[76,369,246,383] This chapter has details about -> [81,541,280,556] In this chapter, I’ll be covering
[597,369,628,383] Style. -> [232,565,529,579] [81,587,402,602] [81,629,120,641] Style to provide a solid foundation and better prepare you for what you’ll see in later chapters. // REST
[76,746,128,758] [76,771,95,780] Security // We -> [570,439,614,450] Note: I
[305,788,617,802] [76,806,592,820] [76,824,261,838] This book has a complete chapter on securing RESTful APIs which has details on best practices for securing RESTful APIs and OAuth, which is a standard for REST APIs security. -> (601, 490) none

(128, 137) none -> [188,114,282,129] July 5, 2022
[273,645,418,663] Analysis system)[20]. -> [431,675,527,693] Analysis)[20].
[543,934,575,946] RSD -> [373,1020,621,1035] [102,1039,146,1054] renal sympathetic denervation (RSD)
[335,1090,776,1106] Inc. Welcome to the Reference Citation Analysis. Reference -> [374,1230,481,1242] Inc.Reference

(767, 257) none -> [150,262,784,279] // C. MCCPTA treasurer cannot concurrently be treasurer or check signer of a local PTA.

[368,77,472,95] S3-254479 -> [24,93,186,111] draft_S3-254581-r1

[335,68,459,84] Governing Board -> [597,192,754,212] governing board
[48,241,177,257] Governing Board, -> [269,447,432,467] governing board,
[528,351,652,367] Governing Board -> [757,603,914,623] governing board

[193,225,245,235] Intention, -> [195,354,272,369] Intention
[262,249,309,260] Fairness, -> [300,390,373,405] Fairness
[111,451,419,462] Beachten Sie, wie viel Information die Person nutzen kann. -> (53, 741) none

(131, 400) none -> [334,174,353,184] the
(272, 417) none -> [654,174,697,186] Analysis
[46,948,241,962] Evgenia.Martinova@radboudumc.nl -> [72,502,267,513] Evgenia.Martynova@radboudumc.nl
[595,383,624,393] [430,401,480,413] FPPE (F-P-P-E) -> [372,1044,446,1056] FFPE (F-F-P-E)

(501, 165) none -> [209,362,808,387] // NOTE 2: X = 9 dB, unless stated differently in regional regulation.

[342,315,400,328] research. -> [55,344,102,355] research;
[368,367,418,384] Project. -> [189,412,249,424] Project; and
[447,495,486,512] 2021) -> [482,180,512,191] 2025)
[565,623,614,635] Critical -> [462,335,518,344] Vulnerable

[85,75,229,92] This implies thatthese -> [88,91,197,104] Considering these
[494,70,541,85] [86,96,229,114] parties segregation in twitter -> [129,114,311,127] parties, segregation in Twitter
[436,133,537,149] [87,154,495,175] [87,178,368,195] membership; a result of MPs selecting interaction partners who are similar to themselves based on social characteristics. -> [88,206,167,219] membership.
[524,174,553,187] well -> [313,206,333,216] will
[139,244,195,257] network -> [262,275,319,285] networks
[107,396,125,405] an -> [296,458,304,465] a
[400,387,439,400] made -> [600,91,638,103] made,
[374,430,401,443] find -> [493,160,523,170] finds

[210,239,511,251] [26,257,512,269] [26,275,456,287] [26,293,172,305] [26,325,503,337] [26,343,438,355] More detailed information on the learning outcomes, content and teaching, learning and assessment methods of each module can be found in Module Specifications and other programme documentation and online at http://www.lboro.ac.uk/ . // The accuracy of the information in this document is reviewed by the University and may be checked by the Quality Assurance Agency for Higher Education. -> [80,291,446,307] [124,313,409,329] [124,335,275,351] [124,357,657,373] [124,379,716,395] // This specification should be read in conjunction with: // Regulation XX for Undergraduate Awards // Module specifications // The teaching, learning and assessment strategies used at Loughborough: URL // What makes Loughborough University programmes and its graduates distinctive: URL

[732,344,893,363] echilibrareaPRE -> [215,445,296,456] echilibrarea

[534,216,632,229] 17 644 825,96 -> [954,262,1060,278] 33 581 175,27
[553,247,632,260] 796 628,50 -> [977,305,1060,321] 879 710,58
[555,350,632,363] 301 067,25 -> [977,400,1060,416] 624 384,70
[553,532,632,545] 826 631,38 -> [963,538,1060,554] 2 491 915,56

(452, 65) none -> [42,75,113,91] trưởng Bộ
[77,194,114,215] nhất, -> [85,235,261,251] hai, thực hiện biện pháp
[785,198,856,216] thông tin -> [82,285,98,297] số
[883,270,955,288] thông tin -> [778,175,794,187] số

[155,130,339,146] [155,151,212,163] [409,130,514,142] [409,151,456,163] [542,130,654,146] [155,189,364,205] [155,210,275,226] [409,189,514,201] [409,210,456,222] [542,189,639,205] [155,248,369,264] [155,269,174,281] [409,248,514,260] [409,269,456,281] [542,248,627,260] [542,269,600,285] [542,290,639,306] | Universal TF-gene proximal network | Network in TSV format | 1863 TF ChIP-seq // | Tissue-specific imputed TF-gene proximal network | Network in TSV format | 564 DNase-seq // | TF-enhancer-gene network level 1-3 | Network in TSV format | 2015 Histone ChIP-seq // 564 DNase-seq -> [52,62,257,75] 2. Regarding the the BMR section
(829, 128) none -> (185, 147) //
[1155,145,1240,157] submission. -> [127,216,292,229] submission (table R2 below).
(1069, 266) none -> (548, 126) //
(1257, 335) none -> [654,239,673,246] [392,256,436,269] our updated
****************
» **YOUR GOAL**: Repeat the listing above without any change.

» **YOUR SOLUTION**:
[76,369,246,383] This chapter has details about -> [81,541,280,556] In this chapter, I’ll be covering
[597,369,628,383] Style. -> [232,565,529,579] [81,587,402,602] [81,629,120,641] Style to provide a solid foundation and better prepare you for what you’ll see in later chapters. // REST
[76,746,128,758] [76,771,95,780] Security // We -> [570,439,614,450] Note: I
[305,788,617,802] [76,806,592,820] [76,824,261,838] This book has a complete chapter on securing RESTful APIs which has details on best practices for securing RESTful APIs and OAuth, which is a standard for REST APIs security. -> (601, 490) none

(128, 137) none -> [188,114,282,129] July 5, 2022
[273,645,418,663] Analysis system)[20]. -> [431,675,527,693] Analysis)[20].
[543,934,575,946] RSD -> [373,1020,621,1035] [102,1039,146,1054] renal sympathetic denervation (RSD)
[335,1090,776,1106] Inc. Welcome to the Reference Citation Analysis. Reference -> [374,1230,481,1242] Inc.Reference

(767, 257) none -> [150,262,784,279] // C. MCCPTA treasurer cannot concurrently be treasurer or check signer of a local PTA.

[368,77,472,95] S3-254479 -> [24,93,186,111] draft_S3-254581-r1

[335,68,459,84] Governing Board -> [597,192,754,212] governing board
[48,241,177,257] Governing Board, -> [269,447,432,467] governing board,
[528,351,652,367] Governing Board -> [757,603,914,623] governing board

[193,225,245,235] Intention, -> [195,354,272,369] Intention
[262,249,309,260] Fairness, -> [300,390,373,405] Fairness
[111,451,419,462] Beachten Sie, wie viel Information die Person nutzen kann. -> (53, 741) none

(131, 400) none -> [334,174,353,184] the
(272, 417) none -> [654,174,697,186] Analysis
[46,948,241,962] Evgenia.Martinova@radboudumc.nl -> [72,502,267,513] Evgenia.Martynova@radboudumc.nl
[595,383,624,393] [430,401,480,413] FPPE (F-P-P-E) -> [372,1044,446,1056] FFPE (F-F-P-E)

(501, 165) none -> [209,362,808,387] // NOTE 2: X = 9 dB, unless stated differently in regional regulation.

[342,315,400,328] research. -> [55,344,102,355] research;
[368,367,418,384] Project. -> [189,412,249,424] Project; and
[447,495,486,512] 2021) -> [482,180,512,191] 2025)
[565,623,614,635] Critical -> [462,335,518,344] Vulnerable

[85,75,229,92] This implies thatthese -> [88,91,197,104] Considering these
[494,70,541,85] [86,96,229,114] parties segregation in twitter -> [129,114,311,127] parties, segregation in Twitter
[436,133,537,149] [87,154,495,175] [87,178,368,195] membership; a result of MPs selecting interaction partners who are similar to themselves based on social characteristics. -> [88,206,167,219] membership.
[524,174,553,187] well -> [313,206,333,216] will
[139,244,195,257] network -> [262,275,319,285] networks
[107,396,125,405] an -> [296,458,304,465] a
[400,387,439,400] made -> [600,91,638,103] made,
[374,430,401,443] find -> [493,160,523,170] finds

[210,239,511,251] [26,257,512,269] [26,275,456,287] [26,293,172,305] [26,325,503,337] [26,343,438,355] More detailed information on the learning outcomes, content and teaching, learning and assessment methods of each module can be found in Module Specifications and other programme documentation and online at http://www.lboro.ac.uk/ . // The accuracy of the information in this document is reviewed by the University and may be checked by the Quality Assurance Agency for Higher Education. -> [80,291,446,307] [124,313,409,329] [124,335,275,351] [124,357,657,373] [124,379,716,395] // This specification should be read in conjunction with: // Regulation XX for Undergraduate Awards // Module specifications // The teaching, learning and assessment strategies used at Loughborough: URL // What makes Loughborough University programmes and its graduates distinctive: URL

[732,344,893,363] echilibrareaPRE -> [215,445,296,456] echilibrarea

[534,216,632,229] 17 644 825,96 -> [954,262,1060,278] 33 581 175,27
[553,247,632,260] 796 628,50 -> [977,305,1060,321] 879 710,58
[555,350,632,363] 301 067,25 -> [977,400,1060,416] 624 384,70
[553,532,632,545] 826 631,38 -> [963,538,1060,554] 2 491 915,56

(452, 65) none -> [42,75,113,91] trưởng Bộ
[77,194,114,215] nhất, -> [85,235,261,251] hai, thực hiện biện pháp
[785,198,856,216] thông tin -> [82,285,98,297] số
[883,270,955,288] thông tin -> [778,175,794,187] số

[155,130,339,146] [155,151,212,163] [409,130,514,142] [409,151,456,163] [542,130,654,146] [155,189,364,205] [155,210,275,226] [409,189,514,201] [409,210,456,222] [542,189,639,205] [155,248,369,264] [155,269,174,281] [409,248,514,260] [409,269,456,281] [542,248,627,260] [542,269,600,285] [542,290,639,306] | Universal TF-gene proximal network | Network in TSV format | 1863 TF ChIP-seq // | Tissue-specific imputed TF-gene proximal network | Network in TSV format | 564 DNase-seq // | TF-enhancer-gene network level 1-3 | Network in TSV format | 2015 Histone ChIP-seq // 564 DNase-seq -> [52,62,257,75] 2. Regarding the the BMR section
(829, 128) none -> (185, 147) //
[1155,145,1240,157] submission. -> [127,216,292,229] submission (table R2 below).
(1069, 266) none -> (548, 126) //
(1257, 335) none -> [654,239,673,246] [392,256,436,269] our updated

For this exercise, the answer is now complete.